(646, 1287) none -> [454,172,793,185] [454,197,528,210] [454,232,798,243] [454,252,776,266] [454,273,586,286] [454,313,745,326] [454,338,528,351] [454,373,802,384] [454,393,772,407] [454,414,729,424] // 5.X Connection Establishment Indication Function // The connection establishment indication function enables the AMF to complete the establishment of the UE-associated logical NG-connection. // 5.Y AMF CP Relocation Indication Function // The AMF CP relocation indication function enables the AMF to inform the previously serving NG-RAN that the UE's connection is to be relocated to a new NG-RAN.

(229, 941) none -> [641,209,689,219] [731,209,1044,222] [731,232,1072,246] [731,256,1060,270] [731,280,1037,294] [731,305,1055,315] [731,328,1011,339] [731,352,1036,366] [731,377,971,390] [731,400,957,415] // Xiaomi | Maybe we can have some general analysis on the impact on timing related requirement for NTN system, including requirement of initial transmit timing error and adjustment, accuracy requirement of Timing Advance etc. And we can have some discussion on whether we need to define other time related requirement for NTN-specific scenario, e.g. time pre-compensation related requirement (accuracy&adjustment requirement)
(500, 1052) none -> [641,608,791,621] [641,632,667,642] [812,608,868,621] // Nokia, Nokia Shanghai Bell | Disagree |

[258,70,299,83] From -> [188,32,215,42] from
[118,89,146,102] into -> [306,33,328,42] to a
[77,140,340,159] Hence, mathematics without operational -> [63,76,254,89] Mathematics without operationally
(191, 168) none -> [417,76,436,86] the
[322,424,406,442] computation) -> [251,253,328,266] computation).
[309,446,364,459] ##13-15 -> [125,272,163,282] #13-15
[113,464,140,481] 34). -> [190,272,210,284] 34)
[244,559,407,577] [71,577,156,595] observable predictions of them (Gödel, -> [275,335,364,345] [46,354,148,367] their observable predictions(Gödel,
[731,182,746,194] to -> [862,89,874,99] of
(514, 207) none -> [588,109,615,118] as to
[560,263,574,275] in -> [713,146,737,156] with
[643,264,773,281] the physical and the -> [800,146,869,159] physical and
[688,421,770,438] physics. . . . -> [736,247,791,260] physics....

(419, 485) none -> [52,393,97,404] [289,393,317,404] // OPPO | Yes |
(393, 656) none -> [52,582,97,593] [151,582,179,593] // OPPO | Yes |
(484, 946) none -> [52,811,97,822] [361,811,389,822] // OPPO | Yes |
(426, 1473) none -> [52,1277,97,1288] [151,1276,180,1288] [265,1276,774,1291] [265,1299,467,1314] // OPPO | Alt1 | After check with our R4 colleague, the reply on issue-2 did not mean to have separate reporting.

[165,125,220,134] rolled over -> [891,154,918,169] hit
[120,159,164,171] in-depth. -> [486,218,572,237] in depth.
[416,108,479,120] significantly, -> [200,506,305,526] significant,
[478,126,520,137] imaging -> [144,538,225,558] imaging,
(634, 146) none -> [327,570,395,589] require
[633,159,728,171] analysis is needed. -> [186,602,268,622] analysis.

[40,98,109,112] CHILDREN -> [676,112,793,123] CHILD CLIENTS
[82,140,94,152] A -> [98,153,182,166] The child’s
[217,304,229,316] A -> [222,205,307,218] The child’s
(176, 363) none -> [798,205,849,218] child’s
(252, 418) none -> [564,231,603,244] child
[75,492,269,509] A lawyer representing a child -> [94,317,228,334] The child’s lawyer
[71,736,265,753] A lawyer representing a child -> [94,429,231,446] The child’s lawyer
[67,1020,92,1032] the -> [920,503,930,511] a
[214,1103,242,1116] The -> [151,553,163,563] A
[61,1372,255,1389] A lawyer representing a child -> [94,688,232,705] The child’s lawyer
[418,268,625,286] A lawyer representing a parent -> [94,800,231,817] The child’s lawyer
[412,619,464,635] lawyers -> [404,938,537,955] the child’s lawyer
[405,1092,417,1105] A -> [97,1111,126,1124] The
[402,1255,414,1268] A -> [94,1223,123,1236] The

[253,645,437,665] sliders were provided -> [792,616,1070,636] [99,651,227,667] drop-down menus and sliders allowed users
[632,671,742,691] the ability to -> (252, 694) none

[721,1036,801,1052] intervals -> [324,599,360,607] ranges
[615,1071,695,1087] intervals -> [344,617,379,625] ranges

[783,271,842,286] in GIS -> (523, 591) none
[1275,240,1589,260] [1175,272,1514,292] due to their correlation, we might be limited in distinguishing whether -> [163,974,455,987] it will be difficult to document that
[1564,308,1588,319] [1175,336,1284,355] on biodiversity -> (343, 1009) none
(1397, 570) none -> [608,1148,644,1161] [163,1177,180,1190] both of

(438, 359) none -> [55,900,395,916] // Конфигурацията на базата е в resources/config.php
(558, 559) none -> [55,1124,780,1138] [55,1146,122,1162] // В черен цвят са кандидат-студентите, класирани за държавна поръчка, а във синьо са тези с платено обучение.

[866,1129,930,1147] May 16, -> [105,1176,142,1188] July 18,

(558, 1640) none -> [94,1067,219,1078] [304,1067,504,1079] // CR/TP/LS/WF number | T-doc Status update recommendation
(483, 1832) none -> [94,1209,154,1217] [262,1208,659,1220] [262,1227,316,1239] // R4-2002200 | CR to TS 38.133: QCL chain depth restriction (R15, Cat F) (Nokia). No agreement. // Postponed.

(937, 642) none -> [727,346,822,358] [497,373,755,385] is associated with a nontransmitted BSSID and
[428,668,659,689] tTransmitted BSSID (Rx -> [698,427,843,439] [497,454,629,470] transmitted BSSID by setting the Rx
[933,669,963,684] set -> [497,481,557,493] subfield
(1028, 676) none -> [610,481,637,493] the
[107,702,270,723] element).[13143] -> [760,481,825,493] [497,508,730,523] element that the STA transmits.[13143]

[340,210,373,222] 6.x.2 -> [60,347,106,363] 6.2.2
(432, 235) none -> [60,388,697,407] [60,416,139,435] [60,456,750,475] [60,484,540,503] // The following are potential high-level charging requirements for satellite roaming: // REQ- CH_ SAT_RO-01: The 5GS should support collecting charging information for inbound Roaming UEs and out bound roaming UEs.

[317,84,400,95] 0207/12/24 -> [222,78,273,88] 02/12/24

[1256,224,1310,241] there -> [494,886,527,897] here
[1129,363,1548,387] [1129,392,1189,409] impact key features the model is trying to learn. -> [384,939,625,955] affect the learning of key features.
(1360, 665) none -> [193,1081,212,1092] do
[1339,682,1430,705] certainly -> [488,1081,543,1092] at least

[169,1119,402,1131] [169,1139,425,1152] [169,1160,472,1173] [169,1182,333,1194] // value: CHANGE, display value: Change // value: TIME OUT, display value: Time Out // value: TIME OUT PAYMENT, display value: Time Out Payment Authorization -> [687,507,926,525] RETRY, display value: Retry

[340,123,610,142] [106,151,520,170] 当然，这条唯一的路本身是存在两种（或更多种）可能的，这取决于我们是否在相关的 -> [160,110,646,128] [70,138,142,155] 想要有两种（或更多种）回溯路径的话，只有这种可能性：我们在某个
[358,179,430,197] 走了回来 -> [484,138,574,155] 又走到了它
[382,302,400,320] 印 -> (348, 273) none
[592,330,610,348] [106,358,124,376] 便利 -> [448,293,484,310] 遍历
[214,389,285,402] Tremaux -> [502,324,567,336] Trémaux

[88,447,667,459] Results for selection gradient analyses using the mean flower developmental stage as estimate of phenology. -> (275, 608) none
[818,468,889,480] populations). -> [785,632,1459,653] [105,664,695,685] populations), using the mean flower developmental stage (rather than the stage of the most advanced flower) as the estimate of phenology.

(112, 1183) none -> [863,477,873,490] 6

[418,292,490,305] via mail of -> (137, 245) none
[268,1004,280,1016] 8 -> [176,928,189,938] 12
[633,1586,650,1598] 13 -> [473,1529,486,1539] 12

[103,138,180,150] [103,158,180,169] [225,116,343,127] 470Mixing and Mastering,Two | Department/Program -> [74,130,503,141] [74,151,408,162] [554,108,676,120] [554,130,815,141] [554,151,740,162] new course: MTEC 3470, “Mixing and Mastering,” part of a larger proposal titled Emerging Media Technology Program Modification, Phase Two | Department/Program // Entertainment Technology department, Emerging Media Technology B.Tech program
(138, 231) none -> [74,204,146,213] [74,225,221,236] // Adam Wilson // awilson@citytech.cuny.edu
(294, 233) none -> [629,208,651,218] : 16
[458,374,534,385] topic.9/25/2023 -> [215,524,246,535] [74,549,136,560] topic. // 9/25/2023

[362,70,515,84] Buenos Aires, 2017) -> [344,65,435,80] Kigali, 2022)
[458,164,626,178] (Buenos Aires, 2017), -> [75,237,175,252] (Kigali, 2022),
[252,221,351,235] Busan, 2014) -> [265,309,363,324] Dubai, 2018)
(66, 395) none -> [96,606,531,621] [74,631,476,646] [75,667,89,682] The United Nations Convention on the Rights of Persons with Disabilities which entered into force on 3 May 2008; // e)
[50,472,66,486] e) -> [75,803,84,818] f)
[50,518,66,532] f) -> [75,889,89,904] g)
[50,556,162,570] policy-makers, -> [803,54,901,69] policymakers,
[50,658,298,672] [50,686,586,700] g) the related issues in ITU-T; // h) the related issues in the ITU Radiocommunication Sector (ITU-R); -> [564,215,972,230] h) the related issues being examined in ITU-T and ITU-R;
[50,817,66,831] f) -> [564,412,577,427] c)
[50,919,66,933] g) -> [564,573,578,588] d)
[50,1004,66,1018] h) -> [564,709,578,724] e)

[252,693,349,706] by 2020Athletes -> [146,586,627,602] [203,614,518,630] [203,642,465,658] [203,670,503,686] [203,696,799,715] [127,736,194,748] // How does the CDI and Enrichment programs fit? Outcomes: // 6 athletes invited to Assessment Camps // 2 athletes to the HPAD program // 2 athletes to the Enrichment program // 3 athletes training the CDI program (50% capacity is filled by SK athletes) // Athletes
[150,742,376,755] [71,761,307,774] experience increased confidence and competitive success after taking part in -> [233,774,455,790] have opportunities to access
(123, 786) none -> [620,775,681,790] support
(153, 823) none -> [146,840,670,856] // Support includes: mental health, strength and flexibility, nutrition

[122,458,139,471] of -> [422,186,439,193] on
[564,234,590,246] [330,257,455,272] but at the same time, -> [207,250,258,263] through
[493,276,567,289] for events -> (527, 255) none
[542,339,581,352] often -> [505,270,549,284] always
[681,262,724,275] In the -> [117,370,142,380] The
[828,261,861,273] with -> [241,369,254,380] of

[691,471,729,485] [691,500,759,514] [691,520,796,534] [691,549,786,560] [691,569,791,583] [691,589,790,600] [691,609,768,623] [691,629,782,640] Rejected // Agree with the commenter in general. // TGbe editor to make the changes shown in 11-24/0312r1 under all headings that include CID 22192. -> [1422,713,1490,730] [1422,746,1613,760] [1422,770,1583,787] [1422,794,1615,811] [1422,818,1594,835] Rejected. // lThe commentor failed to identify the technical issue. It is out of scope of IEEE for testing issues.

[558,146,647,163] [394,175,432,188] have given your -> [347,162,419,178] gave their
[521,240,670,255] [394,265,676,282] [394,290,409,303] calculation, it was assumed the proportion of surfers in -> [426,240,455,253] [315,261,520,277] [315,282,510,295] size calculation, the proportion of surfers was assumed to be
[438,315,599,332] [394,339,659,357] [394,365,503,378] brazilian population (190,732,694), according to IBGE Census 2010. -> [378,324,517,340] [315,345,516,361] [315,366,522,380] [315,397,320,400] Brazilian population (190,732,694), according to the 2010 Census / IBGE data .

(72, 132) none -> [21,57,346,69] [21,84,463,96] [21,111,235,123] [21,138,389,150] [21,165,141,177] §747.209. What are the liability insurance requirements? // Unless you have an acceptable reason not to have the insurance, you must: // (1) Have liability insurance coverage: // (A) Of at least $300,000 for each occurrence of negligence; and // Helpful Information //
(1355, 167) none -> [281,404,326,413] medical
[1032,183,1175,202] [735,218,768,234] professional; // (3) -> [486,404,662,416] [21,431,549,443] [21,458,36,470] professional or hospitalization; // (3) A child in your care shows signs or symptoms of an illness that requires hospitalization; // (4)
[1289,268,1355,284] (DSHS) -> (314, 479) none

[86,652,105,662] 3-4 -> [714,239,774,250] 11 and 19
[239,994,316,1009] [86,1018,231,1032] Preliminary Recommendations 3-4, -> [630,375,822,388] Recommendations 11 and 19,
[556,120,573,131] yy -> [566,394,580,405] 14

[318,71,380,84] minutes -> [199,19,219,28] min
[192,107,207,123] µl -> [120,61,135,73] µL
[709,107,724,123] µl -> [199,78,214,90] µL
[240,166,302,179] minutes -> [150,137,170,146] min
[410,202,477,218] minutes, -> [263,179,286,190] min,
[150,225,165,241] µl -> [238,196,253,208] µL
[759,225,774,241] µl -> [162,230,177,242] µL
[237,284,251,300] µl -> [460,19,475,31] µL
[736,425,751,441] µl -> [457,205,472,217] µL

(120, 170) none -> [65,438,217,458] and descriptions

^^^^^^^^

**Action item**
From the records above, repeat exactly the lines from the one with "(558, 559) none" through the one with "[107,702,270,723] element).[13143] ->", both included.

**Task solution**
(558, 559) none -> [55,1124,780,1138] [55,1146,122,1162] // В черен цвят са кандидат-студентите, класирани за държавна поръчка, а във синьо са тези с платено обучение.

[866,1129,930,1147] May 16, -> [105,1176,142,1188] July 18,

(558, 1640) none -> [94,1067,219,1078] [304,1067,504,1079] // CR/TP/LS/WF number | T-doc Status update recommendation
(483, 1832) none -> [94,1209,154,1217] [262,1208,659,1220] [262,1227,316,1239] // R4-2002200 | CR to TS 38.133: QCL chain depth restriction (R15, Cat F) (Nokia). No agreement. // Postponed.

(937, 642) none -> [727,346,822,358] [497,373,755,385] is associated with a nontransmitted BSSID and
[428,668,659,689] tTransmitted BSSID (Rx -> [698,427,843,439] [497,454,629,470] transmitted BSSID by setting the Rx
[933,669,963,684] set -> [497,481,557,493] subfield
(1028, 676) none -> [610,481,637,493] the
[107,702,270,723] element).[13143] -> [760,481,825,493] [497,508,730,523] element that the STA transmits.[13143]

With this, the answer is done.